→ Job:
Every entry is to be printed again precisely as given.
---------- Exercise data ----------
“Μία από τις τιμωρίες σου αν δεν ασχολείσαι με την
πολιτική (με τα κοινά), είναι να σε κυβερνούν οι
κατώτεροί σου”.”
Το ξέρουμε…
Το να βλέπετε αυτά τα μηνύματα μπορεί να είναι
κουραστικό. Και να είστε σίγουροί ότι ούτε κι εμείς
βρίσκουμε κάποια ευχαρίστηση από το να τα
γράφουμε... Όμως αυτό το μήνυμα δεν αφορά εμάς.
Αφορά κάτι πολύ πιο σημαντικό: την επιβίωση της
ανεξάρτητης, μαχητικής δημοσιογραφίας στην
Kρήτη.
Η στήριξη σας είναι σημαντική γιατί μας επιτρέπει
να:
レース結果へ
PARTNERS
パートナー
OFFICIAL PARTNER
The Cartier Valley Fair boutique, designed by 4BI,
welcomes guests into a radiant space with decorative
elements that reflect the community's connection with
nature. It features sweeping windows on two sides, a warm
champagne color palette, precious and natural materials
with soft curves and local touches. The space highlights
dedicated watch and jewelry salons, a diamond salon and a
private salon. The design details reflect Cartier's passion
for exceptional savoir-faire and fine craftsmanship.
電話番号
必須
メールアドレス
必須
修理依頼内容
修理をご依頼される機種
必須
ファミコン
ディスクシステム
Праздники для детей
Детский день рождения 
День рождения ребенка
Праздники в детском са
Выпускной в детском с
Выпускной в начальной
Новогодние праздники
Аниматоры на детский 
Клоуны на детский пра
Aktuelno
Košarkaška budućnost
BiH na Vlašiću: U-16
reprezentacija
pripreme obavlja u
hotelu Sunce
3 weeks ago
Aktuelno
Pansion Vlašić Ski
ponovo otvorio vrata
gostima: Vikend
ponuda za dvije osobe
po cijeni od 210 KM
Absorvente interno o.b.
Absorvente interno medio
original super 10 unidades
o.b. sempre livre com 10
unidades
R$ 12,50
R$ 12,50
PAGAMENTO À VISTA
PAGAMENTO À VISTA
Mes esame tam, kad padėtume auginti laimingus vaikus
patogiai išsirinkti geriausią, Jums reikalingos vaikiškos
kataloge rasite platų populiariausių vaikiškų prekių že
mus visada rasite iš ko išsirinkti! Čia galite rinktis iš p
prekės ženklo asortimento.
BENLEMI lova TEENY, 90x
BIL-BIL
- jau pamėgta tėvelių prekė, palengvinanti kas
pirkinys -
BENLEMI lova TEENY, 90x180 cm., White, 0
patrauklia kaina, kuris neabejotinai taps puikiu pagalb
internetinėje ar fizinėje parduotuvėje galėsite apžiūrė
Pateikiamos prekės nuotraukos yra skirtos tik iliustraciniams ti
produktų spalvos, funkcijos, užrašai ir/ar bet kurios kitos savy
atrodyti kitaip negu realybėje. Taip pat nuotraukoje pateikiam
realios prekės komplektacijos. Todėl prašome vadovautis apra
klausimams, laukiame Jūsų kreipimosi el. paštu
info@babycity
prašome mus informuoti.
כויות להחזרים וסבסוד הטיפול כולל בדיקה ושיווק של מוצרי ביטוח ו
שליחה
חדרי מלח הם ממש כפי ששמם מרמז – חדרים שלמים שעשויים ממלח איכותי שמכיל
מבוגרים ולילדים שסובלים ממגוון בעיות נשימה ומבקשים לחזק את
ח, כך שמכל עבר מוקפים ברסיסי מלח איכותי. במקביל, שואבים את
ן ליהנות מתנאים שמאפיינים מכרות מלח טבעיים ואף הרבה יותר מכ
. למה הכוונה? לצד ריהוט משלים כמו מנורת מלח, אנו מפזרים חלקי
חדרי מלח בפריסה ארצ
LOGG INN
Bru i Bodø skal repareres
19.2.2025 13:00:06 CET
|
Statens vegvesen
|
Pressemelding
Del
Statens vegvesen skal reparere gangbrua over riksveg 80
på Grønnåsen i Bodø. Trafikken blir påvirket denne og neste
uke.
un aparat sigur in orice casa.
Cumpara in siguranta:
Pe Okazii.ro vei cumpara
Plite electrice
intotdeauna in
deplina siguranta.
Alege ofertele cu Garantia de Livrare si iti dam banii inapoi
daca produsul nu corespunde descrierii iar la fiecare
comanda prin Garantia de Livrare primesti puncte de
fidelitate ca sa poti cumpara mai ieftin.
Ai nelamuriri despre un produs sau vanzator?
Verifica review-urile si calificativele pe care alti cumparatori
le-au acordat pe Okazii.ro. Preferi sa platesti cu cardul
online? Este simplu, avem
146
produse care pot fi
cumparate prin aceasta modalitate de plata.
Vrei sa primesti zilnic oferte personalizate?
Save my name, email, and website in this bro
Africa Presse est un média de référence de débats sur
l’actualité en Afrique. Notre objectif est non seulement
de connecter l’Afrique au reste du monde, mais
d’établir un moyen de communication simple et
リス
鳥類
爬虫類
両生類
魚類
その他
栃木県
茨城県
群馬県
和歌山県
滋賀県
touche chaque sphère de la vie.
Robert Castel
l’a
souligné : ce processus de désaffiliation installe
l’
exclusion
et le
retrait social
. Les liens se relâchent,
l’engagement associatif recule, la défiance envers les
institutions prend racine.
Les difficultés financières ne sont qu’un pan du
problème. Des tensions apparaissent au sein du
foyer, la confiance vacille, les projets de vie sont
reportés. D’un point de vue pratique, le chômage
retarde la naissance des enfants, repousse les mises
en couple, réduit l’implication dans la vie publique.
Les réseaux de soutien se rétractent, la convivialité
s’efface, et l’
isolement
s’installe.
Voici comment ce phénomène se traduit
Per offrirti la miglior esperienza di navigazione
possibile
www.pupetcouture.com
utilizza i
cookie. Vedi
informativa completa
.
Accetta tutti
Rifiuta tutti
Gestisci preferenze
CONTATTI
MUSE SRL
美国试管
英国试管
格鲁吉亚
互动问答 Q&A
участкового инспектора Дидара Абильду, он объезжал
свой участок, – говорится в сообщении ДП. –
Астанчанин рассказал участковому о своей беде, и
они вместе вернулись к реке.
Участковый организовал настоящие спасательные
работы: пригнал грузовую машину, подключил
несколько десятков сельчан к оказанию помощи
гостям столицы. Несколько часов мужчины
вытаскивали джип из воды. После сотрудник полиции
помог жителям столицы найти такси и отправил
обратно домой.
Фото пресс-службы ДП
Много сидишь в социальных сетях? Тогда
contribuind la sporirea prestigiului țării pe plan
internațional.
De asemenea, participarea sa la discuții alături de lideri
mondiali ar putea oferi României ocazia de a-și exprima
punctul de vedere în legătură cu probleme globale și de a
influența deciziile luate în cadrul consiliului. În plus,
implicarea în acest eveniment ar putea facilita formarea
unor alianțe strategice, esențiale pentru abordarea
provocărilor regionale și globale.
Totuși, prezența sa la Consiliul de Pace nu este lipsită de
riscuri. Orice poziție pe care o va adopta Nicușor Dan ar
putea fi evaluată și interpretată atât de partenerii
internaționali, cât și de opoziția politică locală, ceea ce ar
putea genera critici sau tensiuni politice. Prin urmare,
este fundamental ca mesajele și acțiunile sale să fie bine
----------
→ Task output:
“Μία από τις τιμωρίες σου αν δεν ασχολείσαι με την
πολιτική (με τα κοινά), είναι να σε κυβερνούν οι
κατώτεροί σου”.”
Το ξέρουμε…
Το να βλέπετε αυτά τα μηνύματα μπορεί να είναι
κουραστικό. Και να είστε σίγουροί ότι ούτε κι εμείς
βρίσκουμε κάποια ευχαρίστηση από το να τα
γράφουμε... Όμως αυτό το μήνυμα δεν αφορά εμάς.
Αφορά κάτι πολύ πιο σημαντικό: την επιβίωση της
ανεξάρτητης, μαχητικής δημοσιογραφίας στην
Kρήτη.
Η στήριξη σας είναι σημαντική γιατί μας επιτρέπει
να:
レース結果へ
PARTNERS
パートナー
OFFICIAL PARTNER
The Cartier Valley Fair boutique, designed by 4BI,
welcomes guests into a radiant space with decorative
elements that reflect the community's connection with
nature. It features sweeping windows on two sides, a warm
champagne color palette, precious and natural materials
with soft curves and local touches. The space highlights
dedicated watch and jewelry salons, a diamond salon and a
private salon. The design details reflect Cartier's passion
for exceptional savoir-faire and fine craftsmanship.
電話番号
必須
メールアドレス
必須
修理依頼内容
修理をご依頼される機種
必須
ファミコン
ディスクシステム
Праздники для детей
Детский день рождения 
День рождения ребенка
Праздники в детском са
Выпускной в детском с
Выпускной в начальной
Новогодние праздники
Аниматоры на детский 
Клоуны на детский пра
Aktuelno
Košarkaška budućnost
BiH na Vlašiću: U-16
reprezentacija
pripreme obavlja u
hotelu Sunce
3 weeks ago
Aktuelno
Pansion Vlašić Ski
ponovo otvorio vrata
gostima: Vikend
ponuda za dvije osobe
po cijeni od 210 KM
Absorvente interno o.b.
Absorvente interno medio
original super 10 unidades
o.b. sempre livre com 10
unidades
R$ 12,50
R$ 12,50
PAGAMENTO À VISTA
PAGAMENTO À VISTA
Mes esame tam, kad padėtume auginti laimingus vaikus
patogiai išsirinkti geriausią, Jums reikalingos vaikiškos
kataloge rasite platų populiariausių vaikiškų prekių že
mus visada rasite iš ko išsirinkti! Čia galite rinktis iš p
prekės ženklo asortimento.
BENLEMI lova TEENY, 90x
BIL-BIL
- jau pamėgta tėvelių prekė, palengvinanti kas
pirkinys -
BENLEMI lova TEENY, 90x180 cm., White, 0
patrauklia kaina, kuris neabejotinai taps puikiu pagalb
internetinėje ar fizinėje parduotuvėje galėsite apžiūrė
Pateikiamos prekės nuotraukos yra skirtos tik iliustraciniams ti
produktų spalvos, funkcijos, užrašai ir/ar bet kurios kitos savy
atrodyti kitaip negu realybėje. Taip pat nuotraukoje pateikiam
realios prekės komplektacijos. Todėl prašome vadovautis apra
klausimams, laukiame Jūsų kreipimosi el. paštu
info@babycity
prašome mus informuoti.
כויות להחזרים וסבסוד הטיפול כולל בדיקה ושיווק של מוצרי ביטוח ו
שליחה
חדרי מלח הם ממש כפי ששמם מרמז – חדרים שלמים שעשויים ממלח איכותי שמכיל
מבוגרים ולילדים שסובלים ממגוון בעיות נשימה ומבקשים לחזק את
ח, כך שמכל עבר מוקפים ברסיסי מלח איכותי. במקביל, שואבים את
ן ליהנות מתנאים שמאפיינים מכרות מלח טבעיים ואף הרבה יותר מכ
. למה הכוונה? לצד ריהוט משלים כמו מנורת מלח, אנו מפזרים חלקי
חדרי מלח בפריסה ארצ
LOGG INN
Bru i Bodø skal repareres
19.2.2025 13:00:06 CET
|
Statens vegvesen
|
Pressemelding
Del
Statens vegvesen skal reparere gangbrua over riksveg 80
på Grønnåsen i Bodø. Trafikken blir påvirket denne og neste
uke.
un aparat sigur in orice casa.
Cumpara in siguranta:
Pe Okazii.ro vei cumpara
Plite electrice
intotdeauna in
deplina siguranta.
Alege ofertele cu Garantia de Livrare si iti dam banii inapoi
daca produsul nu corespunde descrierii iar la fiecare
comanda prin Garantia de Livrare primesti puncte de
fidelitate ca sa poti cumpara mai ieftin.
Ai nelamuriri despre un produs sau vanzator?
Verifica review-urile si calificativele pe care alti cumparatori
le-au acordat pe Okazii.ro. Preferi sa platesti cu cardul
online? Este simplu, avem
146
produse care pot fi
cumparate prin aceasta modalitate de plata.
Vrei sa primesti zilnic oferte personalizate?
Save my name, email, and website in this bro
Africa Presse est un média de référence de débats sur
l’actualité en Afrique. Notre objectif est non seulement
de connecter l’Afrique au reste du monde, mais
d’établir un moyen de communication simple et
リス
鳥類
爬虫類
両生類
魚類
その他
栃木県
茨城県
群馬県
和歌山県
滋賀県
touche chaque sphère de la vie.
Robert Castel
l’a
souligné : ce processus de désaffiliation installe
l’
exclusion
et le
retrait social
. Les liens se relâchent,
l’engagement associatif recule, la défiance envers les
institutions prend racine.
Les difficultés financières ne sont qu’un pan du
problème. Des tensions apparaissent au sein du
foyer, la confiance vacille, les projets de vie sont
reportés. D’un point de vue pratique, le chômage
retarde la naissance des enfants, repousse les mises
en couple, réduit l’implication dans la vie publique.
Les réseaux de soutien se rétractent, la convivialité
s’efface, et l’
isolement
s’installe.
Voici comment ce phénomène se traduit
Per offrirti la miglior esperienza di navigazione
possibile
www.pupetcouture.com
utilizza i
cookie. Vedi
informativa completa
.
Accetta tutti
Rifiuta tutti
Gestisci preferenze
CONTATTI
MUSE SRL
美国试管
英国试管
格鲁吉亚
互动问答 Q&A
участкового инспектора Дидара Абильду, он объезжал
свой участок, – говорится в сообщении ДП. –
Астанчанин рассказал участковому о своей беде, и
они вместе вернулись к реке.
Участковый организовал настоящие спасательные
работы: пригнал грузовую машину, подключил
несколько десятков сельчан к оказанию помощи
гостям столицы. Несколько часов мужчины
вытаскивали джип из воды. После сотрудник полиции
помог жителям столицы найти такси и отправил
обратно домой.
Фото пресс-службы ДП
Много сидишь в социальных сетях? Тогда
contribuind la sporirea prestigiului țării pe plan
internațional.
De asemenea, participarea sa la discuții alături de lideri
mondiali ar putea oferi României ocazia de a-și exprima
punctul de vedere în legătură cu probleme globale și de a
influența deciziile luate în cadrul consiliului. În plus,
implicarea în acest eveniment ar putea facilita formarea
unor alianțe strategice, esențiale pentru abordarea
provocărilor regionale și globale.
Totuși, prezența sa la Consiliul de Pace nu este lipsită de
riscuri. Orice poziție pe care o va adopta Nicușor Dan ar
putea fi evaluată și interpretată atât de partenerii
internaționali, cât și de opoziția politică locală, ceea ce ar
putea genera critici sau tensiuni politice. Prin urmare,
este fundamental ca mesajele și acțiunile sale să fie bine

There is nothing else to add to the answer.